Tasks for this exercise:
1: Duplicate the part of the CodeQL migration guide between "LINQ Expressions" and "node2.asExpr() = lambda.getExpressionBody()", inclusive.
2: In the CodeQL migration guide, which tool formats migrated query code?

Step 5: Compile and Test

Compile with codeql_query_compile, then run tests with codeql_test_run to validate result equivalence.

Step 6: Debug and Refine

If tests fail, analyze differences: missing sources (v2 RemoteFlowSource coverage), barrier semantics, flow steps, or node conversions. Use codeql_query_run with PrintAST for debugging. Iterate until tests pass.

Step 7: Finalize

Once tests pass: extract helper predicates, update QLDoc comments, format with codeql_query_format, install pack dependencies with codeql_pack_install, and run full test suite to ensure no regressions.

C#-Specific Considerations

ASP.NET Core Patterns

// Controller actions as sources
exists(Method m, Parameter p |
  m.getDeclaringType().getABaseType*().hasName("Controller") and
  p = m.getAParameter() and
  source.asParameter() = p
)

Entity Framework Operations

// Database sinks
exists(MethodCall call |
  call.getTarget().hasName(["FromSqlRaw", "ExecuteSqlRaw", "ExecuteSqlCommand"]) and
  sink.asExpr() = call.getAnArgument()
)

LINQ Expressions

// Flow through LINQ
exists(LambdaExpr lambda |
  node1.asExpr() = lambda.getAParameter() and
  node2.asExpr() = lambda.getExpressionBody()
)

Async/Await Patterns

// Async method flow
exists(AwaitExpr await |
  node1.asExpr() = await.getExpr() and
  DataFlow::localFlow(await, node2)
)

MCP Tools Reference

  • codeql_test_extract: Extract test databases from C# code
  • codeql_test_run: Run query tests and validate result equivalence
  • codeql_query_compile: Compile queries and check for v2 API syntax errors
  • codeql_query_format: Format migrated query code
  • codeql_query_run: Run PrintAST for debugging AST structure
  • codeql_pack_install: Install pack dependencies
  • codeql_bqrs_decode: Decode query results for analysis

Common Migration Pitfalls

Don't:

  • Migrate without establishing comprehensive baseline tests
  • Accept test differences without understanding root cause
  • Skip testing edge cases (async, LINQ, properties)

Given entries:
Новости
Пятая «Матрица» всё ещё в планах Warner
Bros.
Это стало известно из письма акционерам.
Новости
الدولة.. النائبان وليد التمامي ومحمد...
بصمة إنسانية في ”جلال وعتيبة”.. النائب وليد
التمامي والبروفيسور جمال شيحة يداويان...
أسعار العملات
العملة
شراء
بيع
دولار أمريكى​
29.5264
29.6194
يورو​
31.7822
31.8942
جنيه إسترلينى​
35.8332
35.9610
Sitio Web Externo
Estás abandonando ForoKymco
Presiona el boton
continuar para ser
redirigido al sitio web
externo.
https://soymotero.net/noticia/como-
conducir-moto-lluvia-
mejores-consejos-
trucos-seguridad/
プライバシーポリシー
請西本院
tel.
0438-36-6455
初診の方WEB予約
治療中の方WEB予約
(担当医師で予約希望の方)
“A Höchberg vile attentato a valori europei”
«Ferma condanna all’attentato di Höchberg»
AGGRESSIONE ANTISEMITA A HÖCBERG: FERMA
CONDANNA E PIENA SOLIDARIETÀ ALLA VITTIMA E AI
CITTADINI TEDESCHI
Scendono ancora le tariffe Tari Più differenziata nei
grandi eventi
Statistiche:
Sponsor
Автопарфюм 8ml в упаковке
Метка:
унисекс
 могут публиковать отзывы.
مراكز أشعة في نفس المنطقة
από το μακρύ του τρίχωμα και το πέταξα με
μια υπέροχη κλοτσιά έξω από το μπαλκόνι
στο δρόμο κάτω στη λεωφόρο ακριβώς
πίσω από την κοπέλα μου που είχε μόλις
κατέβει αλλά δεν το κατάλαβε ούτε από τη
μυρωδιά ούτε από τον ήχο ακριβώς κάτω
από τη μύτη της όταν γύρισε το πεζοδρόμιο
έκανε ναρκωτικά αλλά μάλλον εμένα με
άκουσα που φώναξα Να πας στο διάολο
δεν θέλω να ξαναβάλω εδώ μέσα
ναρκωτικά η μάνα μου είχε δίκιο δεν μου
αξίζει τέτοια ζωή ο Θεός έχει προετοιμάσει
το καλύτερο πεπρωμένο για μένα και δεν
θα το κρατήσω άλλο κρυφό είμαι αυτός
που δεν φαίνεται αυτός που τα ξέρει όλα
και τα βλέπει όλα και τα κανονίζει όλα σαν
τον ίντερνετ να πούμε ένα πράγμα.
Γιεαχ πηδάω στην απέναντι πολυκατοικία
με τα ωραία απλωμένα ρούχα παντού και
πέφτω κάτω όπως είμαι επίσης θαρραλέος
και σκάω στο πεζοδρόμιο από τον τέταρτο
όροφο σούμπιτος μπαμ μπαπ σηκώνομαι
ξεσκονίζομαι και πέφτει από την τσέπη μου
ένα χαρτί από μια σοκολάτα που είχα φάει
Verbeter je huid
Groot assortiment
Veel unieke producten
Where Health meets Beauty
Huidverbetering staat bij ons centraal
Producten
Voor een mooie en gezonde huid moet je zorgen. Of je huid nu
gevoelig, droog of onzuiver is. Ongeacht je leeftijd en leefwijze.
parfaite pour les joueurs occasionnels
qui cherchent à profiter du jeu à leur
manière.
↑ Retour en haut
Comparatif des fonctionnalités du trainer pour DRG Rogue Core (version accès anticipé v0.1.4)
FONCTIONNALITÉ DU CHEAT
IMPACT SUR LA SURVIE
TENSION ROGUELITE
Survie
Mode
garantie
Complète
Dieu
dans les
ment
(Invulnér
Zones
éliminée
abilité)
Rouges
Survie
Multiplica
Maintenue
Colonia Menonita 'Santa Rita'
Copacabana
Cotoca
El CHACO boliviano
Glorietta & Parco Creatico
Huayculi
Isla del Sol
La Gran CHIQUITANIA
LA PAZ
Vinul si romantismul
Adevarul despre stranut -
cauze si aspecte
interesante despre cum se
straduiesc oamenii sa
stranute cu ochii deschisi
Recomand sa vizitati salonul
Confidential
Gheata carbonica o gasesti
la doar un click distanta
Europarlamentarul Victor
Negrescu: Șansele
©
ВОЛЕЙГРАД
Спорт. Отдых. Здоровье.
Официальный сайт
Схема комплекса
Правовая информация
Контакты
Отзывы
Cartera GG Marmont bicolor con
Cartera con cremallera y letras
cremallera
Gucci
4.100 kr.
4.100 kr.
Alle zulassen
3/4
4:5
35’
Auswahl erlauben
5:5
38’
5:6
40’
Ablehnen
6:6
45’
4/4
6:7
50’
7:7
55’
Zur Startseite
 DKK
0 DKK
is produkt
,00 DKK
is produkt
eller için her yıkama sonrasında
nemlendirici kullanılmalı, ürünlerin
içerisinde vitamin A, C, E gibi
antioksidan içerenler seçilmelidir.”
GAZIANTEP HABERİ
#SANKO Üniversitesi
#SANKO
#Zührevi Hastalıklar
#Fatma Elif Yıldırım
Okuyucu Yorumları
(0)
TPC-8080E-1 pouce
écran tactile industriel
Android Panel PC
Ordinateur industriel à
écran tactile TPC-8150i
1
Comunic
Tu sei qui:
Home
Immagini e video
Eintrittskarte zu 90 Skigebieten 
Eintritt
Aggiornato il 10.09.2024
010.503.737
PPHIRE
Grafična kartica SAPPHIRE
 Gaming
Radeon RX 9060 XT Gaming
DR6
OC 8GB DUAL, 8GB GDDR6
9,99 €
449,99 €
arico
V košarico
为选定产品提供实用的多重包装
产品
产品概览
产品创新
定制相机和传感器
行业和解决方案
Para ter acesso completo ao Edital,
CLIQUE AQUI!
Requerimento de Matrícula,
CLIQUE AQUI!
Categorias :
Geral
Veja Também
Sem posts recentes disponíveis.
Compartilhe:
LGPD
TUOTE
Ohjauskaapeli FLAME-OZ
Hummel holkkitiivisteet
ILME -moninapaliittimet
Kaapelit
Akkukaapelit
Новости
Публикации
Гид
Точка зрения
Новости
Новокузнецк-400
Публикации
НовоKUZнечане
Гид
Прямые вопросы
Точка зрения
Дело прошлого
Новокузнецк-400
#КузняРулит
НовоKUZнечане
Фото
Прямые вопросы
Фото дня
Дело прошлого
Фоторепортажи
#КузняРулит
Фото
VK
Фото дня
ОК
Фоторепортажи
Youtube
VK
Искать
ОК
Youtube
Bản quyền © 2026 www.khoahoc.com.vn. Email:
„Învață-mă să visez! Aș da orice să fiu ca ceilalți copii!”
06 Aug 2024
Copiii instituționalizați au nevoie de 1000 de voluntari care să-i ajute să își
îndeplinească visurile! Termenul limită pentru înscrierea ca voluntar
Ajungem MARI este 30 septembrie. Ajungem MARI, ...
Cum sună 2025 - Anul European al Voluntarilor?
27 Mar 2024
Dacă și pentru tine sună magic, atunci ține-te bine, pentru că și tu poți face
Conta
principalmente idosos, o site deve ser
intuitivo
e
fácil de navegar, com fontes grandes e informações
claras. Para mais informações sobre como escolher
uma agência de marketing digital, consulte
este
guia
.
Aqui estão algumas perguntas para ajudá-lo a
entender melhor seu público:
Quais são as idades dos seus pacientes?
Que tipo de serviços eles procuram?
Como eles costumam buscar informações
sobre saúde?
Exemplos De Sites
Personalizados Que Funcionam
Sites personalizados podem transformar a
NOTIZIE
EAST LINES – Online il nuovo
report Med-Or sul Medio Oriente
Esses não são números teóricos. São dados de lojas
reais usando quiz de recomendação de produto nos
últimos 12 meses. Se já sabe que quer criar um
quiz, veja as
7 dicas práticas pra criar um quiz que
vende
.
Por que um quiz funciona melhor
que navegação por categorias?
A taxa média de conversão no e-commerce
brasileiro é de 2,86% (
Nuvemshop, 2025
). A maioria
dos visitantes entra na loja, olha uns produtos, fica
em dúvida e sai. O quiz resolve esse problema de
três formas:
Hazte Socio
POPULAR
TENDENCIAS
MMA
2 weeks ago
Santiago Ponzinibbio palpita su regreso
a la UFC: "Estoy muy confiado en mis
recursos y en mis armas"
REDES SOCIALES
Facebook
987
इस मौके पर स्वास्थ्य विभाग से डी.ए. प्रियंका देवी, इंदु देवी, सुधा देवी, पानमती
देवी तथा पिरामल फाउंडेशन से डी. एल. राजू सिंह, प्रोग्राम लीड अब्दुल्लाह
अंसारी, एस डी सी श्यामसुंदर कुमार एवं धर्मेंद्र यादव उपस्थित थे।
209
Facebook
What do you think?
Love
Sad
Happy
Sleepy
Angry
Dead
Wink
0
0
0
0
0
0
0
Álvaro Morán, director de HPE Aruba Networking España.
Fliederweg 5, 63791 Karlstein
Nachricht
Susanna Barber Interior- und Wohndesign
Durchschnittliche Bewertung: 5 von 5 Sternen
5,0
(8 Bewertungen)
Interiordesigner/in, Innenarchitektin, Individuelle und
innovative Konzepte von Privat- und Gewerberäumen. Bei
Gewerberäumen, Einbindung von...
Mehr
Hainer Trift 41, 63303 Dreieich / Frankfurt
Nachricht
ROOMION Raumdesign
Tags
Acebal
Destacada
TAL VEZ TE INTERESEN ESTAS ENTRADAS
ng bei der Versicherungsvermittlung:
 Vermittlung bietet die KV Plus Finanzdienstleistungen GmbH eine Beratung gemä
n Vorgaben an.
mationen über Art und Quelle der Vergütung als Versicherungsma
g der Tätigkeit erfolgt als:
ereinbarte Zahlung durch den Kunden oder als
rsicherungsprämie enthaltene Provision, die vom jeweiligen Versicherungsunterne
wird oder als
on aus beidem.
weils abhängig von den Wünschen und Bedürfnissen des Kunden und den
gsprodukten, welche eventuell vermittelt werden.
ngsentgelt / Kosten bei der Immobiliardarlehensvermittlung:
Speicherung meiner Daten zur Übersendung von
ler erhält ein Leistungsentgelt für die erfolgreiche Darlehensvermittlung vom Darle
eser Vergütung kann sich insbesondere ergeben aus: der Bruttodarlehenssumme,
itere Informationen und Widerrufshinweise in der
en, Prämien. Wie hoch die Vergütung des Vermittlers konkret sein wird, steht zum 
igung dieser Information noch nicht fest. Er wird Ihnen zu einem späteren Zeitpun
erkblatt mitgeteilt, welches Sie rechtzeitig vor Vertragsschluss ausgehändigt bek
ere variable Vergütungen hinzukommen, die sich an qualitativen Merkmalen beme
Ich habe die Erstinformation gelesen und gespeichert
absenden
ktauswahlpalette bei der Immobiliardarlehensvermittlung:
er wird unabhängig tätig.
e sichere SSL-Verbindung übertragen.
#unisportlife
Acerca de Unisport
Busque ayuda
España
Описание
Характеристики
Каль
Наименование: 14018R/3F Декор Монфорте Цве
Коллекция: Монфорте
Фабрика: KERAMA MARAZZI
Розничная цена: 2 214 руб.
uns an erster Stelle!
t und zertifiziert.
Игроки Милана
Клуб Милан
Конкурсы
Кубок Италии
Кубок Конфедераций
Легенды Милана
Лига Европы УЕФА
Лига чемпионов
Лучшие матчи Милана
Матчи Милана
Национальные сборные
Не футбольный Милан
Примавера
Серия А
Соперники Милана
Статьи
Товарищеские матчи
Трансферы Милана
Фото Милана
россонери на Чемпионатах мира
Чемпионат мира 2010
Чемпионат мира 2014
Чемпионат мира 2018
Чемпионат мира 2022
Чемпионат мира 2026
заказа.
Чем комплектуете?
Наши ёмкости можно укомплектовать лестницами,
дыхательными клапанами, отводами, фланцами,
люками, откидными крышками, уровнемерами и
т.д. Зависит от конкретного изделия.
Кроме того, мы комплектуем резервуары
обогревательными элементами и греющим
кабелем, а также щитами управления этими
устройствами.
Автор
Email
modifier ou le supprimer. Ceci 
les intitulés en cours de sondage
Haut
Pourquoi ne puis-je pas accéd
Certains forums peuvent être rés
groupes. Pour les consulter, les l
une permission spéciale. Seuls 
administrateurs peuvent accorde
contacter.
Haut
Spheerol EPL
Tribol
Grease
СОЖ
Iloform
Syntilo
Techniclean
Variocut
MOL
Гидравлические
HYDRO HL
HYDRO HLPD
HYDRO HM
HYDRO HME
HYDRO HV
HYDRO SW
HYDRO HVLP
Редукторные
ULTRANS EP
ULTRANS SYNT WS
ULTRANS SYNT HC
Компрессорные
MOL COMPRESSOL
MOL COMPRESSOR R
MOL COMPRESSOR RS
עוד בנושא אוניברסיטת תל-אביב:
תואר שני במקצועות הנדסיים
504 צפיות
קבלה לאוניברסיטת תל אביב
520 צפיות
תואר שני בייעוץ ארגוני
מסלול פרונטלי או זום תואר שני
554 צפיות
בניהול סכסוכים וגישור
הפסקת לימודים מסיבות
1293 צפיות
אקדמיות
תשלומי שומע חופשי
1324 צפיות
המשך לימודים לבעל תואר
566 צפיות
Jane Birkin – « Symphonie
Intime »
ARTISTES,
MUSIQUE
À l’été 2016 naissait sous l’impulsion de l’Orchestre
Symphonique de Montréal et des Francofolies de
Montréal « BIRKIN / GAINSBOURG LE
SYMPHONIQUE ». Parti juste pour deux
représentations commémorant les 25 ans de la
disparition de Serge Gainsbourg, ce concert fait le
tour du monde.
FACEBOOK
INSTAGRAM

Your responses:
1:
LINQ Expressions

// Flow through LINQ
exists(LambdaExpr lambda |
  node1.asExpr() = lambda.getAParameter() and
  node2.asExpr() = lambda.getExpressionBody()

2: codeql_query_format